Understanding RPC Security

The Remote Procedure Call (RPC)—a protocol that defines the set of rules used to initiate, perform, and end a data communication—is the basis of all networked application communication. Whenever a local application requires access to the services provided by code on another machine, it must use some type of RPC to obtain those services. The term RPC is somewhat generic because both DCOM and Common Object Request Broker Architecture (CORBA) rely on an RPC. Of course, DCOM relies on the Distributed Computing Environment (DCE) RPC supported by the Open Software Foundation (OSF). DCOM and CORBA can’t communicate because they rely on a different RPC—more precisely, they rely on a different set of rules (or protocol) when communicating.

You might wonder how this discussion affects the security of your application. The protocol you choose for communication between applications—the RPC—defines the security issues you must consider. The .NET Framework supports both DCOM and the Simple Object Access Protocol (SOAP)—the differences between the two from a security perspective are nothing less than astounding.

DCOM is the selection of choice for non-Internet communications because it includes security as part of the protocol. You can set a number of DCOM security measures using the DCOM Configuration Tool (DCOMCnfg). The security measures include encryption and various levels of authentication. Unfortunately, this utility only works for unmanaged out-of-process servers. Your managed component is still accessible through DCOM, but you’ll need to include security features for it as part of the program code (as usual). Even with the lack of managed component configuration, DCOM is relatively secure compared to other RPCs. The DCOM Configuration Tool appears in the DCOM Config folder of the Component Services console located in the Administrative Tools folder of the Control Panel when using Windows XP. See the “Using the DCOMCnfg Utility” section of Chapter 15 for details.
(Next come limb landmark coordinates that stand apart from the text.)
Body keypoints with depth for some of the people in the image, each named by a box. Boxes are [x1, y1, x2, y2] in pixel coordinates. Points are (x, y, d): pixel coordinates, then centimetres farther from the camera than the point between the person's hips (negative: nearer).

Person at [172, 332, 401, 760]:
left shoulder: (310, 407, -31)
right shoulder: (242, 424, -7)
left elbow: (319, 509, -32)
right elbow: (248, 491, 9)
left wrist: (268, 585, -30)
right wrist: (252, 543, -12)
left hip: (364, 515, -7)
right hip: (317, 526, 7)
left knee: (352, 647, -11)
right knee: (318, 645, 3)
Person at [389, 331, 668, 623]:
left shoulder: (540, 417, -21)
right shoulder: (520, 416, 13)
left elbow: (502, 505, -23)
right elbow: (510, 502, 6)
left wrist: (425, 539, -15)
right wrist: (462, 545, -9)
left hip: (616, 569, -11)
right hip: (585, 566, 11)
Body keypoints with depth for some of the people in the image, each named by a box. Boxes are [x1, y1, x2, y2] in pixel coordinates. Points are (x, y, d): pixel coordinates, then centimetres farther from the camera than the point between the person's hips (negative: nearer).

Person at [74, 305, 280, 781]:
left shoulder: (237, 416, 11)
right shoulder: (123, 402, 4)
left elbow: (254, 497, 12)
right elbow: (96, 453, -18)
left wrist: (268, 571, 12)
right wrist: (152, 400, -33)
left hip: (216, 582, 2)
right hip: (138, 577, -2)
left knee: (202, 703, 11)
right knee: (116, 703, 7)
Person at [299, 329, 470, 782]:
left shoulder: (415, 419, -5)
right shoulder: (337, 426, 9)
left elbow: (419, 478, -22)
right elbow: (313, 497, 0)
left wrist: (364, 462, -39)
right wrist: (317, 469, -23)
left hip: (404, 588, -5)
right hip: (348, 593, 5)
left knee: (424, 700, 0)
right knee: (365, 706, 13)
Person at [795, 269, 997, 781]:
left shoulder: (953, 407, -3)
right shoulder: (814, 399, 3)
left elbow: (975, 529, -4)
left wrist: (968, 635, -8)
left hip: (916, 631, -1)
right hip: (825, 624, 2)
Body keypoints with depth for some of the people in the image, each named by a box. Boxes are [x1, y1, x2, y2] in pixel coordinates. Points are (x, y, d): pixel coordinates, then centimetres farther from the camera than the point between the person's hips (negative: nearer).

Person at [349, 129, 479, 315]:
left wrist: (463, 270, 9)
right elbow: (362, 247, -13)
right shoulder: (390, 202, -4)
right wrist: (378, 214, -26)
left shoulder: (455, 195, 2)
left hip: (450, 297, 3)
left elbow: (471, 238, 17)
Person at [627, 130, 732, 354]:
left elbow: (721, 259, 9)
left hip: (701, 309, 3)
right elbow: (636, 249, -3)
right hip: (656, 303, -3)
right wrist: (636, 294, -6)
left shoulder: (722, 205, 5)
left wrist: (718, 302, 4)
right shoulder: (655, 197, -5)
SOAP is the selection of choice for Internet communications for many companies because older technologies such as DCOM are binary and use multiple ports. SOAP is XML-based and relies on the same ports as standard HTTP or Simple Mail Transfer Protocol (SMTP) for communication (it’s possible to use other transport protocols, but these are the two most common protocols in use now). Obviously, there are no restrictions of the ports that SOAP can use, but the use of a single standard port makes firewall setup considerably easier. Text data transfer makes it easier for the recipient to scan the data for potential viruses. However, SOAP has no built-in security and it doesn’t appear that it will have good security any time soon. The only way around this problem is to encrypt your data and send it using Base64 encoding (this encoding technique helps you send binary data using a standard text message). (See the article entitled “How Does Base64 Encoding Work?” at http://email.about.com/library/weekly/aa070201a.htm for details.)

It’s important to understand the two types of RPC support supplied by the .NET Framework because you can secure DCOM easily, but SOAP requires a lot of work. (See some of the reasons for the difficulty in the article entitled “Schneier worried about SOAP security” at http://www.xmlhack.com/read.php?item=1541.) This chapter discusses the DCOM RPC and the security measures you can use with it. To learn more about SOAP security, read the “Working with WS-Security” section of Chapter 11. It discusses both the Microsoft solution to the problem and the World Wide Web Consortium (W3C) solution, which is the SOAP Security Extensions standard.